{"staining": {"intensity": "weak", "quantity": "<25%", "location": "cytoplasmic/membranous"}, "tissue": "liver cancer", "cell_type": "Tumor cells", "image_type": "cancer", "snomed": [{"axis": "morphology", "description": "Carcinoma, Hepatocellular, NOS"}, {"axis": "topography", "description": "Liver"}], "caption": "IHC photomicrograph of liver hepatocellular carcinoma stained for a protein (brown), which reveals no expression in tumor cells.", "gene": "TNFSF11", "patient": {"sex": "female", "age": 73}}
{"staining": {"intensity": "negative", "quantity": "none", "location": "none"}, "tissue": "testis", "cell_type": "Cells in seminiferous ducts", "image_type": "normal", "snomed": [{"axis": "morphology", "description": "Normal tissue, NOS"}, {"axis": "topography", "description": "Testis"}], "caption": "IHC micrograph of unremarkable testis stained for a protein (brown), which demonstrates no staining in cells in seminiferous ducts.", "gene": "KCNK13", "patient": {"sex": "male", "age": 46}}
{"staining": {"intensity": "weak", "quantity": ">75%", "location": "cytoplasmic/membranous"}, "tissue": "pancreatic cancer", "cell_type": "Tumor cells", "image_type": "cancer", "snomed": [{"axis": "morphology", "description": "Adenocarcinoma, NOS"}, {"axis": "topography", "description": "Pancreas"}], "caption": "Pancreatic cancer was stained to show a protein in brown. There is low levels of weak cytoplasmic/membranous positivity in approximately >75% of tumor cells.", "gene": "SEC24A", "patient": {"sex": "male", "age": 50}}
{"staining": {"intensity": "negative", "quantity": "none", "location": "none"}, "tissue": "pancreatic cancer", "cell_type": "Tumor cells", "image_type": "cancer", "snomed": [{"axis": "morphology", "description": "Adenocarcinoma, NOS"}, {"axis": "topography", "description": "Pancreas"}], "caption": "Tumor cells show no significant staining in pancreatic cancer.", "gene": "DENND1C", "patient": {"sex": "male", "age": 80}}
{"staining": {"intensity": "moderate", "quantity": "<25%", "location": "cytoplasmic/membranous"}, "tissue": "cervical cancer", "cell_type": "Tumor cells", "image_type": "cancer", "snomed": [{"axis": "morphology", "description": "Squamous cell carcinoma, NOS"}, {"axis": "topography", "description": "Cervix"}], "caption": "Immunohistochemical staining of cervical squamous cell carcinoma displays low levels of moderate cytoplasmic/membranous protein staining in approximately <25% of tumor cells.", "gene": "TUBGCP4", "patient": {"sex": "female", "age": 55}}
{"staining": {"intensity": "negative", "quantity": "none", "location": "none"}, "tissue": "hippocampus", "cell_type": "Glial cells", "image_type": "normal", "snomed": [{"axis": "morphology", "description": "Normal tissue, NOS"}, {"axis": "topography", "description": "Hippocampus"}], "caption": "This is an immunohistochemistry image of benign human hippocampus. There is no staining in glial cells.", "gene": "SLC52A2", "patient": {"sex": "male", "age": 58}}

* * * * * * * * *

__Exercise__: The result should be every line that contains "none", copied from the entries.

__Output of the task__:
{"staining": {"intensity": "negative", "quantity": "none", "location": "none"}, "tissue": "testis", "cell_type": "Cells in seminiferous ducts", "image_type": "normal", "snomed": [{"axis": "morphology", "description": "Normal tissue, NOS"}, {"axis": "topography", "description": "Testis"}], "caption": "IHC micrograph of unremarkable testis stained for a protein (brown), which demonstrates no staining in cells in seminiferous ducts.", "gene": "KCNK13", "patient": {"sex": "male", "age": 46}}
{"staining": {"intensity": "negative", "quantity": "none", "location": "none"}, "tissue": "pancreatic cancer", "cell_type": "Tumor cells", "image_type": "cancer", "snomed": [{"axis": "morphology", "description": "Adenocarcinoma, NOS"}, {"axis": "topography", "description": "Pancreas"}], "caption": "Tumor cells show no significant staining in pancreatic cancer.", "gene": "DENND1C", "patient": {"sex": "male", "age": 80}}
{"staining": {"intensity": "negative", "quantity": "none", "location": "none"}, "tissue": "hippocampus", "cell_type": "Glial cells", "image_type": "normal", "snomed": [{"axis": "morphology", "description": "Normal tissue, NOS"}, {"axis": "topography", "description": "Hippocampus"}], "caption": "This is an immunohistochemistry image of benign human hippocampus. There is no staining in glial cells.", "gene": "SLC52A2", "patient": {"sex": "male", "age": 58}}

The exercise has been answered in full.